Had the men been terrorists, the publicity could have forced them to change tactics and targets, creating a risk for another city, she said. Or the men could have been innocent victims had someone spotted them and "decided to take the law into their own hands," she said.
Zawaideh says relationships between the local Arab community and law-enforcement agencies have since improved. Still, at least 30 calls to the coalition's 24-hour hotline are logged each month with complaints of racial profiling, said Zawaideh, who suspects the problem is underreported. The majority involve the treatment of "anyone who looks dark-skinned and foreign" when they ride ferries, board airplanes or cross the U.S.-Canada border, she said.
Aziz Junejo, who hosts a weekly public-access television program and writes a column on Islam for The Seattle Times, said he's heard stories about and even experienced more scrutiny on local ferries, particularly when he's with Muslim women who wear traditional head scarves.

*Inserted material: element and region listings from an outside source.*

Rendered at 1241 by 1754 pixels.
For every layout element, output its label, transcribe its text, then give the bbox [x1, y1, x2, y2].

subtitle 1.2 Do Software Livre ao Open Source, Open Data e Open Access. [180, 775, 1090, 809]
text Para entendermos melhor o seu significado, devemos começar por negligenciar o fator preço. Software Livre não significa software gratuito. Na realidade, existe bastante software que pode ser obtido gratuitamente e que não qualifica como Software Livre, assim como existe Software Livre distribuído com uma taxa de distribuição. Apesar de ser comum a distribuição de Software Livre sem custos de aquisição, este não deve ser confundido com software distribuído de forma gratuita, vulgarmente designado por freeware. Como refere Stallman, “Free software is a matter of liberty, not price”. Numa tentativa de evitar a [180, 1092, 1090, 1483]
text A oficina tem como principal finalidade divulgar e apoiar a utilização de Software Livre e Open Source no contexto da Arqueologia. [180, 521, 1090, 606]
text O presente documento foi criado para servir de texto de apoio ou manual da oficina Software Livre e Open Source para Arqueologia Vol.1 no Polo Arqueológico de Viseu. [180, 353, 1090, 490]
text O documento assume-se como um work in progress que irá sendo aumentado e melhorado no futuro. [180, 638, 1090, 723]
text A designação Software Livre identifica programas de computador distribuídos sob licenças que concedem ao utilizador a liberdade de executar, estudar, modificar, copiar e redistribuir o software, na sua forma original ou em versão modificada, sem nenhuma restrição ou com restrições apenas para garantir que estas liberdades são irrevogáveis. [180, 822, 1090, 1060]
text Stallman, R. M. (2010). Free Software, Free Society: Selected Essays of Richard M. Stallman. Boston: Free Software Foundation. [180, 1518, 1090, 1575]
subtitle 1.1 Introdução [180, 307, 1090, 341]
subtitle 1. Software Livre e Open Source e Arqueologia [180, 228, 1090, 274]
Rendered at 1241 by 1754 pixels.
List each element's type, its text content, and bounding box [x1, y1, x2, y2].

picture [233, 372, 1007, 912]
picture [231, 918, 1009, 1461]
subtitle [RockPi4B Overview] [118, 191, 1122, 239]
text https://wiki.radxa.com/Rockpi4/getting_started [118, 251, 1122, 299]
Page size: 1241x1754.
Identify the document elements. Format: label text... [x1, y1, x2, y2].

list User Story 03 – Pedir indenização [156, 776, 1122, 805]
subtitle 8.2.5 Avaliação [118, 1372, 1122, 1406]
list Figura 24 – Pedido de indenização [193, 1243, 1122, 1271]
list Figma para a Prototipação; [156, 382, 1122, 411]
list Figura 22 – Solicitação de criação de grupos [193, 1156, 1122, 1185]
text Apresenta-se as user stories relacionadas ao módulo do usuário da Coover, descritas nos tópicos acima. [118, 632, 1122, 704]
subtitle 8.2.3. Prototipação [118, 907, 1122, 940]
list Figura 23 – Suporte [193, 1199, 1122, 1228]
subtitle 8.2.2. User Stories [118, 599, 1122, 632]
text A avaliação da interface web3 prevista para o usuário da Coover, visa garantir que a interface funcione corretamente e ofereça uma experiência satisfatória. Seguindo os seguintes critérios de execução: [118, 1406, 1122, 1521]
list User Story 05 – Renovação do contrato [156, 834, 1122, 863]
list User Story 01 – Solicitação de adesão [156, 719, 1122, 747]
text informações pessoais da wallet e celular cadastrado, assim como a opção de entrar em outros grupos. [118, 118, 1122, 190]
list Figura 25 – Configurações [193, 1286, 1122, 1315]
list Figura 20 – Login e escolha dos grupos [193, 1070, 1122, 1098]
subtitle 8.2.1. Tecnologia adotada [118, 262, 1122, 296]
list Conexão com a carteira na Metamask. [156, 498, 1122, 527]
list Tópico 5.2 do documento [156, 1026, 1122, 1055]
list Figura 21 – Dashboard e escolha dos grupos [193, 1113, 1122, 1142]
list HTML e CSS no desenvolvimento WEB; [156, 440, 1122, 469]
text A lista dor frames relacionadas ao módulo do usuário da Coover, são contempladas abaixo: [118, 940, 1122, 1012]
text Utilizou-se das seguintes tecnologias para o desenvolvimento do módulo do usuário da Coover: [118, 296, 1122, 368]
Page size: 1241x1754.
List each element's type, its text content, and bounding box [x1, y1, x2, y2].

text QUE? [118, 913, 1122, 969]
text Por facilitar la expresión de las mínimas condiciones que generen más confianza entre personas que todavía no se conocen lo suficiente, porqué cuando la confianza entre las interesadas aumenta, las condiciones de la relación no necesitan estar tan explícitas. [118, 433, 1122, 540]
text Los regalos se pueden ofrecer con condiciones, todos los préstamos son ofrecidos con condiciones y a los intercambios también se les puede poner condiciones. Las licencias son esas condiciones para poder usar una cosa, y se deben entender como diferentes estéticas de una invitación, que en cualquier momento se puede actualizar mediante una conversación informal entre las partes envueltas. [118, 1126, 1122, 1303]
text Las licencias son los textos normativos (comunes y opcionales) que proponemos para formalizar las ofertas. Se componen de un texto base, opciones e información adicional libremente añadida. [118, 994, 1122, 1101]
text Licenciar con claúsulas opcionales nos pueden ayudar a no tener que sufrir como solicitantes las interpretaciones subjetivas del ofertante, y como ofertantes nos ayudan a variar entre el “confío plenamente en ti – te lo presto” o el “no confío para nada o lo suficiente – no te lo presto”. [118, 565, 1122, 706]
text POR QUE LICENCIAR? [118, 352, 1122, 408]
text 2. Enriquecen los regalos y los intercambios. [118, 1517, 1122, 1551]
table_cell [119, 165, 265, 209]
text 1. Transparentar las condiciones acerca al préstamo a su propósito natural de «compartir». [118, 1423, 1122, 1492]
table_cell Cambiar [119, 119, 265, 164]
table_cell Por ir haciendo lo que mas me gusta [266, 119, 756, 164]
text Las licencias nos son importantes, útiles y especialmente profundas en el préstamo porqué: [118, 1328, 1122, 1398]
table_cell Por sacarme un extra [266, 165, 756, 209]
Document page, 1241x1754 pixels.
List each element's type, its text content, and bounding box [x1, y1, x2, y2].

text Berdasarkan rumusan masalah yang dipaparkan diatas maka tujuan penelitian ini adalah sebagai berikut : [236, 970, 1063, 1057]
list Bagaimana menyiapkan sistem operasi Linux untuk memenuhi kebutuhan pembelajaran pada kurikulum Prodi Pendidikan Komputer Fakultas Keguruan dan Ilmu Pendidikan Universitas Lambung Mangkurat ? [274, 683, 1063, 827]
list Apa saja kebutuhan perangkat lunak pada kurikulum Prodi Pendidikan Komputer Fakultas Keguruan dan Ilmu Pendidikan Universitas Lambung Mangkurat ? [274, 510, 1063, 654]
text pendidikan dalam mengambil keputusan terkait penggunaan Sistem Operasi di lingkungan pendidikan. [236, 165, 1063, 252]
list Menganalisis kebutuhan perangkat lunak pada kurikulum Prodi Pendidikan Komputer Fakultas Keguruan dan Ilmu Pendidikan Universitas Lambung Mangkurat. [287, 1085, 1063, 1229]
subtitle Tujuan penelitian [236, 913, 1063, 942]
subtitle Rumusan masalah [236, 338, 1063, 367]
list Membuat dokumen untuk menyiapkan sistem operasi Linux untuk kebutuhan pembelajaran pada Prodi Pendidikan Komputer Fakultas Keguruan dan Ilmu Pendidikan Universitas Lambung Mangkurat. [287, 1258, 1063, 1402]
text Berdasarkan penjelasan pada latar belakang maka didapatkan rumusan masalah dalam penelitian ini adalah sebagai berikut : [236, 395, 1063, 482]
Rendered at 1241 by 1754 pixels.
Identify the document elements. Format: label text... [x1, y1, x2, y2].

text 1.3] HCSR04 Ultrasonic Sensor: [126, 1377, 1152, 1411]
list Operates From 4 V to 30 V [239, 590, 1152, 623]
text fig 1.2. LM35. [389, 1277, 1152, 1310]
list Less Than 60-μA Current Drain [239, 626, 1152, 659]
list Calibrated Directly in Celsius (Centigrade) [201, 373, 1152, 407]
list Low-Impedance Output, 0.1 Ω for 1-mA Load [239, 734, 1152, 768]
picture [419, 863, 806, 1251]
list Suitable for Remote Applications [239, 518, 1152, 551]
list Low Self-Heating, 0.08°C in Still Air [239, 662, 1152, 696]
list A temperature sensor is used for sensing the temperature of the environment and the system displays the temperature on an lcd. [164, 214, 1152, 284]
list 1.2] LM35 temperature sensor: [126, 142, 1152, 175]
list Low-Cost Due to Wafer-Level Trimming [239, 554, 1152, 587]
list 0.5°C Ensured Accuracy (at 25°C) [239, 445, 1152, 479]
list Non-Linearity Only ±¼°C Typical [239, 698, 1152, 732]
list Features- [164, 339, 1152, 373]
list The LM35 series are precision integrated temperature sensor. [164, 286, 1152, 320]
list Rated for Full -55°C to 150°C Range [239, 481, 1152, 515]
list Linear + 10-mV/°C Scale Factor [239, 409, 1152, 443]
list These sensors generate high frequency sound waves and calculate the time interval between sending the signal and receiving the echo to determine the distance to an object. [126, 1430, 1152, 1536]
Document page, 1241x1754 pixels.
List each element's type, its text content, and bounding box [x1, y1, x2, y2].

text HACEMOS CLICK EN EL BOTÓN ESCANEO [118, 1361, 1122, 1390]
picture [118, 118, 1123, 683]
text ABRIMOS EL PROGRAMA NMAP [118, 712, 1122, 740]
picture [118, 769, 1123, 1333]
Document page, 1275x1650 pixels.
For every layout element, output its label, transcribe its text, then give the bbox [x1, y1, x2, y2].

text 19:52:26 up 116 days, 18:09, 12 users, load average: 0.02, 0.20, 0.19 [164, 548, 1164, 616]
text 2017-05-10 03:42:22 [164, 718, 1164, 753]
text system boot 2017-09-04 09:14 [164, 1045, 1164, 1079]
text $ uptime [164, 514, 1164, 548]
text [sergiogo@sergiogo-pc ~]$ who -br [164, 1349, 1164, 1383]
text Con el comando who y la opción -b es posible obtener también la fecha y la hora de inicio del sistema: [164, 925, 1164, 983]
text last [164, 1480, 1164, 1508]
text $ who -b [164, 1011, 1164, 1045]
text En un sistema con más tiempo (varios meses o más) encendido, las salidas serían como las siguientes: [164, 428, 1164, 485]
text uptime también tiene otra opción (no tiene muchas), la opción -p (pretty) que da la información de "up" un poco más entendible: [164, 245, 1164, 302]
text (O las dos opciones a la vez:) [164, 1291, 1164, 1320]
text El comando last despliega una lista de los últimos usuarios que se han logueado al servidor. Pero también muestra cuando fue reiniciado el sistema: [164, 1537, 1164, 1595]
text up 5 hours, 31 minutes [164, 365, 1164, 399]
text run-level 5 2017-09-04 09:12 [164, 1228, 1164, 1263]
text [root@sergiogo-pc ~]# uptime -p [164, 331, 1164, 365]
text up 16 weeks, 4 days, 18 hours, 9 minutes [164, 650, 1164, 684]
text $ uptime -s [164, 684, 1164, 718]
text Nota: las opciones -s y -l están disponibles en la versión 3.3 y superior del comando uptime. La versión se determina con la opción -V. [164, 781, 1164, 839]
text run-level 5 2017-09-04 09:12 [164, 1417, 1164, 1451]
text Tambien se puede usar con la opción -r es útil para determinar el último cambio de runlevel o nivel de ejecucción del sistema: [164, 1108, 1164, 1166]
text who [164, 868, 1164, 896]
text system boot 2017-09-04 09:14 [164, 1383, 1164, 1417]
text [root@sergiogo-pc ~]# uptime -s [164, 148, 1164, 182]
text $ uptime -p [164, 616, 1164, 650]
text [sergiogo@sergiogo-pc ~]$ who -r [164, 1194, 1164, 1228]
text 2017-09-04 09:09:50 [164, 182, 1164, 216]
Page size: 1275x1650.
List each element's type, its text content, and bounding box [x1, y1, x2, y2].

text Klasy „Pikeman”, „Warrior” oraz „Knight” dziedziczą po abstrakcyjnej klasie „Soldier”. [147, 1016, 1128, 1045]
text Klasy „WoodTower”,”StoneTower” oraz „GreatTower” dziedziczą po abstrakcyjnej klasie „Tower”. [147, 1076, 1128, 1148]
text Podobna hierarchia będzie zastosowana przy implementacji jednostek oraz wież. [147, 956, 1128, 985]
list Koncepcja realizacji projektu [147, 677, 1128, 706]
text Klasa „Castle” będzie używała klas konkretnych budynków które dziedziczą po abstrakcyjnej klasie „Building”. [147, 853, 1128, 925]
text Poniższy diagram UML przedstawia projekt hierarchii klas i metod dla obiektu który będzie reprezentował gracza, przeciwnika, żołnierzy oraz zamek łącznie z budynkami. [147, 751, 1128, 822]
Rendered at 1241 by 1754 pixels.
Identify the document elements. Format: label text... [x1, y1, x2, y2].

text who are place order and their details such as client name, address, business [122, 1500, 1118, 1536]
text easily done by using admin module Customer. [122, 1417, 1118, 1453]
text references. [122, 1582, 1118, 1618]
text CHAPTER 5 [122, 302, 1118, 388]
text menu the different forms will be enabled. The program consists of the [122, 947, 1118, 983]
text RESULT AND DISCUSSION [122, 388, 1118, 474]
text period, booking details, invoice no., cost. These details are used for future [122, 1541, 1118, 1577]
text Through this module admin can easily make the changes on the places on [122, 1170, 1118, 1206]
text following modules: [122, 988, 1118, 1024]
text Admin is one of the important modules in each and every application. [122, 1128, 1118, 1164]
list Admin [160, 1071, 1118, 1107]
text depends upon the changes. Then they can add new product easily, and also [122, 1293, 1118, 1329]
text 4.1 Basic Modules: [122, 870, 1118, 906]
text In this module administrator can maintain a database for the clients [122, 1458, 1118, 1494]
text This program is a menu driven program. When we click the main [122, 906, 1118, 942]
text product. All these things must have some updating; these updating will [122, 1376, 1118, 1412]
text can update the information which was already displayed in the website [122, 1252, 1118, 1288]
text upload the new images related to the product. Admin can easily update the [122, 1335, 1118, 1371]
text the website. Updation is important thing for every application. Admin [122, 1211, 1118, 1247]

"We kind of get the walk-by a little slower and a little more noticeable than any others on the boat," he said. "It perpetuates fear, especially in Muslim children who are Americans, first and foremost."
A ferries spokeswoman could not be reached for comment Monday.
Coast Guard Cpt. Steve Metruck said none of the agencies that meet monthly to discuss the ferry system's vulnerability to a terrorist attack — including the FBI, Washington State Ferries and the Washington State Patrol — engage in "any profiling of that sort." Threats to the ferry system — which carries 24 million people and 11 million vehicles on 10 routes each year — are constantly monitored, he said.
"We're constantly changing our [security] practices so they can't be predicted," he said. "This work is never done — it's always continuous."